QServer: QUalitative BIClustering server

Release 2.0.0, on December 20, 2011

DNA microarray is a multiplex technology used in molecular biology and in medicine. They provide a powerful means for probing the functional states of a cell population by allowing simultaneous observation of mRNA expression patterns of all their genes collected over time and/or under different experimental conditions. DNA microarrays can be used to measure changes in expression levels, so that one can possibly derive information about genes associated with a particular cellular condition even specific biochemical pathways.

A popular way to visualize microarray data for gene expression analyses is to represent the dataset as a matrix with rows representing the genes and columns representing the conditions (or the other way around) with each element of the matrix representing the relative mRNA abundance of a gene under a specific condition.

To analyze the complex microarray data, numerous computational tools have been developed. Among them, clustering of genes based on their similar expression patterns (co-expressed genes) using (traditional) clustering strategies represents one of the most popular approaches to microarray data analyses.

The traditional clustering techniques attempt to, in the context of microarray data analyses, partition a set of genes into "clusters" with similar expression patterns under specified conditions, or identify such clusters from an otherwise unstructured microarray dataset. While useful, such clustering algorithms are known to be inadequate for handling the general gene-expression analyses problems, that often need to identify co-expressed genes under some (to-be-identified) conditions in contrast to finding co-expressed genes under all given conditions.

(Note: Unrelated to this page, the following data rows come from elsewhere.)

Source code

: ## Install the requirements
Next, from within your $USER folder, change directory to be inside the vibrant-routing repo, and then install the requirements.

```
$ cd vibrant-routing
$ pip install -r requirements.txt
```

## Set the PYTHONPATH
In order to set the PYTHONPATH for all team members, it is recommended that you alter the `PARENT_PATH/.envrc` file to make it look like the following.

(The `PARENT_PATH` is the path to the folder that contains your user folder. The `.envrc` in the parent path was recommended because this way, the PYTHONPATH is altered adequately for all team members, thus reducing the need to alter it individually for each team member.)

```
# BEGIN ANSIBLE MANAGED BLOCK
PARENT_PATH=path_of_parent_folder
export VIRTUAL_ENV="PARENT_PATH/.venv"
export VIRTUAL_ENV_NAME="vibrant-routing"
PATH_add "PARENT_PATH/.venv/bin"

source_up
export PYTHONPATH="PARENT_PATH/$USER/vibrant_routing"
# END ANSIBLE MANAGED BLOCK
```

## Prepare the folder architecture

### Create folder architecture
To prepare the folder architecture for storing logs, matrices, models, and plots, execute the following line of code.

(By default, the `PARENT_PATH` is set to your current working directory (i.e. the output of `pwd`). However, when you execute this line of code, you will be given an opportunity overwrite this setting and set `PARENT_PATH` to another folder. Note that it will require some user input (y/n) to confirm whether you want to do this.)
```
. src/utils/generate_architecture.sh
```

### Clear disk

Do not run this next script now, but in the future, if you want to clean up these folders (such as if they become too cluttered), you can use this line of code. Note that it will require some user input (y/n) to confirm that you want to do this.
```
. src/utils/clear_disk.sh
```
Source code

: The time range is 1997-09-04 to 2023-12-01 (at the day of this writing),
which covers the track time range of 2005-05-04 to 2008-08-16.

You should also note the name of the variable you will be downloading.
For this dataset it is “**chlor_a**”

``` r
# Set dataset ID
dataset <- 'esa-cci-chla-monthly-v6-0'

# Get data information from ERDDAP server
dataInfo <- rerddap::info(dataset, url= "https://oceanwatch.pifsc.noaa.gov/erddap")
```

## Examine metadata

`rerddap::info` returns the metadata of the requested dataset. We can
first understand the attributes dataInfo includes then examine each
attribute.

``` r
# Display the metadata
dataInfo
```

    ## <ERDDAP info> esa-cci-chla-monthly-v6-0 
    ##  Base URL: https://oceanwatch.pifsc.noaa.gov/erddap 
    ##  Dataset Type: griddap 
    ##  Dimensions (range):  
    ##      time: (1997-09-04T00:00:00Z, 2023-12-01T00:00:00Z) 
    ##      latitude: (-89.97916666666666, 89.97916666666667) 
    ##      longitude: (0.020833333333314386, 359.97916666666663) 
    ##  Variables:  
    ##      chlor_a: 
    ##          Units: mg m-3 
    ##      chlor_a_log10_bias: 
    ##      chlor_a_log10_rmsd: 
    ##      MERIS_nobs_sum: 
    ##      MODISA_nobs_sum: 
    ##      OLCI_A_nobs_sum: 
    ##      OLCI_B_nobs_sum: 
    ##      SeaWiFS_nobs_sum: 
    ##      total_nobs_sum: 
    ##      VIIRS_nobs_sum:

Biclustering (co-clustering) is a data mining technique which allows simultaneous clustering of the rows and columns of a matrix. It is Cheng and Church who firstly introduced the concept of direct clustering, originally proposed by Hartigan, to the field of gene expression data analyses, and referred it as biclustering which extends the traditional clustering techniques, that is to find subsets of conditions under which some (to be identified) subsets of genes have similar expression patterns. Each such submatrix is called a bicluster.

Various algorithms have been developed to attempt to solve the biclustering problem, such as BIMAX, ISA, SAMBA, RMSBE, BOLBOA, NNN and BUBBLE.

We recently developed a highly effective biclustering algorithm, QUalitative BIClustering algorithm (QUBIC) (1). This server, QServer, has employed the QUBIC algorithm and a number of functional characterizations of each bicluster of genes. We believe that QServer will be an easy-to-use and hypothesis-intriguing platform for genomics researchers.

[1] G Li, Q Ma, H Tang, AH Paterson and Y Xu, "QUBIC: a qualitative biclustering algorithm for analyses of gene expression data", Nucleic Acids Research 2009 37:e101. PubMed.